[Start of section]

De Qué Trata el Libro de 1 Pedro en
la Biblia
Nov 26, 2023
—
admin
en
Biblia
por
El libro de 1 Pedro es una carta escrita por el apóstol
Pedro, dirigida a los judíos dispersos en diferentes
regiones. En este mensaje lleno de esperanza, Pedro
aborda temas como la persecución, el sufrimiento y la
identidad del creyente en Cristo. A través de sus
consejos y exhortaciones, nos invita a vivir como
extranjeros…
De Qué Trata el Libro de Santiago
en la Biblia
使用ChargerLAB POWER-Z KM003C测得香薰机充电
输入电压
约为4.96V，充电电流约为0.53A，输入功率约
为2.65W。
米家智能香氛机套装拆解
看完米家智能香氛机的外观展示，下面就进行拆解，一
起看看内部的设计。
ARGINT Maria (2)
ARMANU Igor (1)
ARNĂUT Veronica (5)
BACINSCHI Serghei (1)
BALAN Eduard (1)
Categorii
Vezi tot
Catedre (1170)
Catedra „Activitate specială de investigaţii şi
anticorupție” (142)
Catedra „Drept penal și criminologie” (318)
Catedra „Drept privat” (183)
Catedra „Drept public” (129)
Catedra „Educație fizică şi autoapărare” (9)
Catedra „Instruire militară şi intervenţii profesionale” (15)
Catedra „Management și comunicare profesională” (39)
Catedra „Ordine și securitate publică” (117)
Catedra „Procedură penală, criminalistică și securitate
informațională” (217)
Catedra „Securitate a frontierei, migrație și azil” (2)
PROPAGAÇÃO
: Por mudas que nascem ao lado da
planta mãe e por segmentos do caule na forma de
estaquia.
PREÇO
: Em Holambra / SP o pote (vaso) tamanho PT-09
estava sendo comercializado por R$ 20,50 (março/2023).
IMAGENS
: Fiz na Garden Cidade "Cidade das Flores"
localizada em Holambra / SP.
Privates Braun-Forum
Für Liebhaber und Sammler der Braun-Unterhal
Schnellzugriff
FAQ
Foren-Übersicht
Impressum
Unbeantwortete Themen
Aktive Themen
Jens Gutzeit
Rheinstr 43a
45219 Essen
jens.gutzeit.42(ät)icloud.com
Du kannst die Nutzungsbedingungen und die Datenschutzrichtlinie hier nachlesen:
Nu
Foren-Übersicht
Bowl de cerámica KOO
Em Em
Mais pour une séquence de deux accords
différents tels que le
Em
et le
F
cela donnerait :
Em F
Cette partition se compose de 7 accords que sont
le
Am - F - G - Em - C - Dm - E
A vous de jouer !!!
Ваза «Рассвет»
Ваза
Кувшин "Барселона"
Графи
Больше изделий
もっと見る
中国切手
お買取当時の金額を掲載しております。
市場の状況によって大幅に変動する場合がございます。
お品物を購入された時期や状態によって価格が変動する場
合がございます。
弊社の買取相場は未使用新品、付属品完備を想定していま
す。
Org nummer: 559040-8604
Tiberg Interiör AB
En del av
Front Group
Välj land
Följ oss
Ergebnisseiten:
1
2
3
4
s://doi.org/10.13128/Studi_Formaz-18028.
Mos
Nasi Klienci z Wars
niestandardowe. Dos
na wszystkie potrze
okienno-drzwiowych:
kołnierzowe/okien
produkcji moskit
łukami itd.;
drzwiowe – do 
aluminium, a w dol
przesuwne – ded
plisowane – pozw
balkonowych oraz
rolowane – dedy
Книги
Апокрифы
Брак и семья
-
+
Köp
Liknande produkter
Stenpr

[End of section]

■ **Work order**
Every line of the listing, first to last, should be retyped exactly.

■ **Answer for this exercise**
De Qué Trata el Libro de 1 Pedro en
la Biblia
Nov 26, 2023
—
admin
en
Biblia
por
El libro de 1 Pedro es una carta escrita por el apóstol
Pedro, dirigida a los judíos dispersos en diferentes
regiones. En este mensaje lleno de esperanza, Pedro
aborda temas como la persecución, el sufrimiento y la
identidad del creyente en Cristo. A través de sus
consejos y exhortaciones, nos invita a vivir como
extranjeros…
De Qué Trata el Libro de Santiago
en la Biblia
使用ChargerLAB POWER-Z KM003C测得香薰机充电
输入电压
约为4.96V，充电电流约为0.53A，输入功率约
为2.65W。
米家智能香氛机套装拆解
看完米家智能香氛机的外观展示，下面就进行拆解，一
起看看内部的设计。
ARGINT Maria (2)
ARMANU Igor (1)
ARNĂUT Veronica (5)
BACINSCHI Serghei (1)
BALAN Eduard (1)
Categorii
Vezi tot
Catedre (1170)
Catedra „Activitate specială de investigaţii şi
anticorupție” (142)
Catedra „Drept penal și criminologie” (318)
Catedra „Drept privat” (183)
Catedra „Drept public” (129)
Catedra „Educație fizică şi autoapărare” (9)
Catedra „Instruire militară şi intervenţii profesionale” (15)
Catedra „Management și comunicare profesională” (39)
Catedra „Ordine și securitate publică” (117)
Catedra „Procedură penală, criminalistică și securitate
informațională” (217)
Catedra „Securitate a frontierei, migrație și azil” (2)
PROPAGAÇÃO
: Por mudas que nascem ao lado da
planta mãe e por segmentos do caule na forma de
estaquia.
PREÇO
: Em Holambra / SP o pote (vaso) tamanho PT-09
estava sendo comercializado por R$ 20,50 (março/2023).
IMAGENS
: Fiz na Garden Cidade "Cidade das Flores"
localizada em Holambra / SP.
Privates Braun-Forum
Für Liebhaber und Sammler der Braun-Unterhal
Schnellzugriff
FAQ
Foren-Übersicht
Impressum
Unbeantwortete Themen
Aktive Themen
Jens Gutzeit
Rheinstr 43a
45219 Essen
jens.gutzeit.42(ät)icloud.com
Du kannst die Nutzungsbedingungen und die Datenschutzrichtlinie hier nachlesen:
Nu
Foren-Übersicht
Bowl de cerámica KOO
Em Em
Mais pour une séquence de deux accords
différents tels que le
Em
et le
F
cela donnerait :
Em F
Cette partition se compose de 7 accords que sont
le
Am - F - G - Em - C - Dm - E
A vous de jouer !!!
Ваза «Рассвет»
Ваза
Кувшин "Барселона"
Графи
Больше изделий
もっと見る
中国切手
お買取当時の金額を掲載しております。
市場の状況によって大幅に変動する場合がございます。
お品物を購入された時期や状態によって価格が変動する場
合がございます。
弊社の買取相場は未使用新品、付属品完備を想定していま
す。
Org nummer: 559040-8604
Tiberg Interiör AB
En del av
Front Group
Välj land
Följ oss
Ergebnisseiten:
1
2
3
4
s://doi.org/10.13128/Studi_Formaz-18028.
Mos
Nasi Klienci z Wars
niestandardowe. Dos
na wszystkie potrze
okienno-drzwiowych:
kołnierzowe/okien
produkcji moskit
łukami itd.;
drzwiowe – do 
aluminium, a w dol
przesuwne – ded
plisowane – pozw
balkonowych oraz
rolowane – dedy
Книги
Апокрифы
Брак и семья
-
+
Köp
Liknande produkter
Stenpr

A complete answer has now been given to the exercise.